Wake, stand and feel your worth, O my soul.
Kneel and know the word that can save us all.
We are fuel and fire both.
We are water.
Wed with wine and ghost.
We are wrought with breath and dirt, washed in second sight.
Woven through the earth, wreathed in rings of light.
Stand and feel your worth, O my soul.
Kneel and know the word, come to die.
We will wield a second birth, whet our wits and knives.
Wrap our knees in earth, wrap ourselves in light.
Wake, we will weigh and drink this cup.
We will burn, but we will not burn up.
Wake, feel your worth, O my soul.
Speak the word, the word that can save us all.

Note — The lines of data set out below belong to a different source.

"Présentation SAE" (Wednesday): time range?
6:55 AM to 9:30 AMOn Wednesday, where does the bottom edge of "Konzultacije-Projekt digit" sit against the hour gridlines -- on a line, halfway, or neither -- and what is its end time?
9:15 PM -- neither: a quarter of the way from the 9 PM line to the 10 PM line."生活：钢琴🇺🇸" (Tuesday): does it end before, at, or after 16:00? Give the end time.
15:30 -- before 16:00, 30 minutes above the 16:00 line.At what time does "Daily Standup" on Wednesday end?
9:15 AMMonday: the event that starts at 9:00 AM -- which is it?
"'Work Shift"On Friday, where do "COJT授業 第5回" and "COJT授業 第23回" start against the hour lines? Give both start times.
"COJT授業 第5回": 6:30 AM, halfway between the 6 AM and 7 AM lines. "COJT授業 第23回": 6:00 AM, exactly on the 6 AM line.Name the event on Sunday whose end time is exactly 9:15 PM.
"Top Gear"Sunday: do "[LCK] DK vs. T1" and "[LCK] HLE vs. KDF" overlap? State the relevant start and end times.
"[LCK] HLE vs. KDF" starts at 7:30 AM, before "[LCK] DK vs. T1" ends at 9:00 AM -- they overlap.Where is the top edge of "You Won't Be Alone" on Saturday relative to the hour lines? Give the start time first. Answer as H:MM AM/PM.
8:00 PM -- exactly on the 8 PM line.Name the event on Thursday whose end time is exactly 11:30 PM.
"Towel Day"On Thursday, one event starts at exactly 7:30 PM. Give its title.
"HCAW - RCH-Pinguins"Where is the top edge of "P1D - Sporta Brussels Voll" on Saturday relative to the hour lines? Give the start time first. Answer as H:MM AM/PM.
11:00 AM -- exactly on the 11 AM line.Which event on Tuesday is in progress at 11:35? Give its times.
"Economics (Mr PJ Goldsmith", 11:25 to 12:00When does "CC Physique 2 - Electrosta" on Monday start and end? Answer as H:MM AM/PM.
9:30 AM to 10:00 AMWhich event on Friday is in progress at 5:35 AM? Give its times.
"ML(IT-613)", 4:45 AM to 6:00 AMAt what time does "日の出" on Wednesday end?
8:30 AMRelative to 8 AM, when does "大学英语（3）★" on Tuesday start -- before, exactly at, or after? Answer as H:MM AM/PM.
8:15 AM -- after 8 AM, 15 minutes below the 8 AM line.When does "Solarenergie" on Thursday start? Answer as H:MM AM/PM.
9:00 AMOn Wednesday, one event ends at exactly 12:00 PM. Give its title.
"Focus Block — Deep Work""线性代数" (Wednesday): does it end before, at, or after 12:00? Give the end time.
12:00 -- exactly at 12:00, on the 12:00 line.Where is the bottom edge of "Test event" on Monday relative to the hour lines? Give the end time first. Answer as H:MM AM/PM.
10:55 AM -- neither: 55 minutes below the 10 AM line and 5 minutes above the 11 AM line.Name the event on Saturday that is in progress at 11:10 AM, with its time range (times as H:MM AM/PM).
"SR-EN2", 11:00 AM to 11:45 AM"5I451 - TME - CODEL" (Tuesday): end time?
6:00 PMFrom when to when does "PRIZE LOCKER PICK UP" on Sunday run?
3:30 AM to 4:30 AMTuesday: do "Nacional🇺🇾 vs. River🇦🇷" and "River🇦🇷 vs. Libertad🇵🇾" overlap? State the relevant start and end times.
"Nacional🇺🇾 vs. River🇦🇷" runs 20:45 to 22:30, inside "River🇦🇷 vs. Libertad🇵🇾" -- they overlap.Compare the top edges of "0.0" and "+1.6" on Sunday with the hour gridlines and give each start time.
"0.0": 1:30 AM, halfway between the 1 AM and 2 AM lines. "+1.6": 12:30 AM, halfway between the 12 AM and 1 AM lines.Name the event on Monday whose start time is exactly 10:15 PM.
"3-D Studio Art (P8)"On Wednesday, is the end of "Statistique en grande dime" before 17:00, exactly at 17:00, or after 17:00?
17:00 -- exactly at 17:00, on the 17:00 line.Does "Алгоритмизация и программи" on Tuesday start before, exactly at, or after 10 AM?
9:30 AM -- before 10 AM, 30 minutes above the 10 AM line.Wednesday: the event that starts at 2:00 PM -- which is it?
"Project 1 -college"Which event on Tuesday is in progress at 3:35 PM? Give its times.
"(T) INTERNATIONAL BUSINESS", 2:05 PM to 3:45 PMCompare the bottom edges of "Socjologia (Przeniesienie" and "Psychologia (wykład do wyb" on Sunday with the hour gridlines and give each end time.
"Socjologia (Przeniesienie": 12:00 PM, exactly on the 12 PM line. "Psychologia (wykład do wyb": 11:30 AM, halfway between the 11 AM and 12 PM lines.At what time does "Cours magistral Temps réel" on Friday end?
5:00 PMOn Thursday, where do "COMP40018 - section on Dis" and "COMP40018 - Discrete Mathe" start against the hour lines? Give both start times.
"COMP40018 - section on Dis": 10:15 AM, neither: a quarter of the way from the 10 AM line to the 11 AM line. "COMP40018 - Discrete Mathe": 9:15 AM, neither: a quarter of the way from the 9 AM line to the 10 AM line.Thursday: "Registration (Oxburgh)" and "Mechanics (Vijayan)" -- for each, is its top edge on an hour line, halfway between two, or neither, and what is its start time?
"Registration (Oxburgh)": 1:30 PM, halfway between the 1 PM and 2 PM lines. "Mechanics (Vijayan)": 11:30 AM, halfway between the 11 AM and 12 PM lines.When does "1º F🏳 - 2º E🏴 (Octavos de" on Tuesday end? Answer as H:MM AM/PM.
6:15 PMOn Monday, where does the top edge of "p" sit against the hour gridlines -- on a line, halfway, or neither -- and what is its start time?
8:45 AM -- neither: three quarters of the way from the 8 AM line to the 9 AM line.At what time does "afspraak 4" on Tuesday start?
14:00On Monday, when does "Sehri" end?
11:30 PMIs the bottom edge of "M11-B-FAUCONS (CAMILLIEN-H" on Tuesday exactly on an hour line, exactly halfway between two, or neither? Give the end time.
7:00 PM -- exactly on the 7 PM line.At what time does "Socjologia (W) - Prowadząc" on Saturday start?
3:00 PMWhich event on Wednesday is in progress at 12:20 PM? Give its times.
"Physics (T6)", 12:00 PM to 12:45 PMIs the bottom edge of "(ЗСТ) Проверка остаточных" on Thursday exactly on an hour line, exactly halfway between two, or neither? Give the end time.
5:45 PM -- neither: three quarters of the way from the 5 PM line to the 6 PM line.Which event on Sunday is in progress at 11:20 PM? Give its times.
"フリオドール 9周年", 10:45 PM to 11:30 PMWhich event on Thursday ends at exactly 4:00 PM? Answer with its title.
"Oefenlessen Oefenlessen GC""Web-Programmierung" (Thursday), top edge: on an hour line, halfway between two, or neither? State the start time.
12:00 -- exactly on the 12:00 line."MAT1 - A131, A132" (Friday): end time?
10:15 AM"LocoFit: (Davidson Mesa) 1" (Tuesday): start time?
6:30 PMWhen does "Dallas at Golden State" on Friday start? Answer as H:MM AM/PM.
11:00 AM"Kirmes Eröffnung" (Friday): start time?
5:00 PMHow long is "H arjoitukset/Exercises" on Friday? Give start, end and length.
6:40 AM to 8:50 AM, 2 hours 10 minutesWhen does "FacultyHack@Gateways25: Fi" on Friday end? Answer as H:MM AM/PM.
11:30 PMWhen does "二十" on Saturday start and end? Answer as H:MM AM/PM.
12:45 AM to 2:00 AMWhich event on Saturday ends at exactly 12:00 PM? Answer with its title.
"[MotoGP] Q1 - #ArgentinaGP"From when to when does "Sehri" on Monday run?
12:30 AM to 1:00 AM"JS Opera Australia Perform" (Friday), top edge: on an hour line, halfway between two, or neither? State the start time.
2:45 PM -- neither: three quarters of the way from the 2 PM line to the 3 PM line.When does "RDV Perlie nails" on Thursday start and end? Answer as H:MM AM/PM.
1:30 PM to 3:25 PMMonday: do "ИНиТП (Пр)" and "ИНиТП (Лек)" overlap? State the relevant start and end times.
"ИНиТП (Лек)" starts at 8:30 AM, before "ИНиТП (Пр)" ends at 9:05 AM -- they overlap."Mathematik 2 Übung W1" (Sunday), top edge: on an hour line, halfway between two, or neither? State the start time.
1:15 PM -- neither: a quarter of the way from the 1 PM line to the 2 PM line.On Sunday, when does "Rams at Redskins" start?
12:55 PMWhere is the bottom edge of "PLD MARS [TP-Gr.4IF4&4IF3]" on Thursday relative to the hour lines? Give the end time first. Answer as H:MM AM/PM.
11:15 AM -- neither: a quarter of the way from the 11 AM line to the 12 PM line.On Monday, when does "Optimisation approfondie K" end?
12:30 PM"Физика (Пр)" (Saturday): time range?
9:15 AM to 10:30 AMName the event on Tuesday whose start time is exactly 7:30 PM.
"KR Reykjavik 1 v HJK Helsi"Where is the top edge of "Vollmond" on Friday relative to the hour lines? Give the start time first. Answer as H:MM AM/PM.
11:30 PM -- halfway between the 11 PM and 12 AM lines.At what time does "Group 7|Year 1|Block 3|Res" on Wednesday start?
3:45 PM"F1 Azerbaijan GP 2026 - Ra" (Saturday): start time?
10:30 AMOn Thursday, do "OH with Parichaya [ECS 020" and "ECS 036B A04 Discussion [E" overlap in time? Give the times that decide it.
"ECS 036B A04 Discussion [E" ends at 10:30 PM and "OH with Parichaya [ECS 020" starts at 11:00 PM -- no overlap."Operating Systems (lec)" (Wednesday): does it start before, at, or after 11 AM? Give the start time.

Awed by grace, I fall on my face.
And scream the word that can save us all.

Listen to Child-of-Dust

Dear prodigal you are my son and I
Supplied you not your spirit, but your shape.
All Eden’s wealth arrayed before your eyes;
I fathomed not you wanted to escape.
And though I only ever gave you love,
Like every child you’ve chosen to rebel.
Uprooted flow’rs and filled the holes with blood;
Ask not for whom they toll, the solemn bells.
A child of dust, to mother now return;
For every seed must die before it grows.
And though above the world may toil and turn,
No prying spades will find you here below.
Now safe beneath their wisdom and their feet
Here I will teach you truly how to sleep.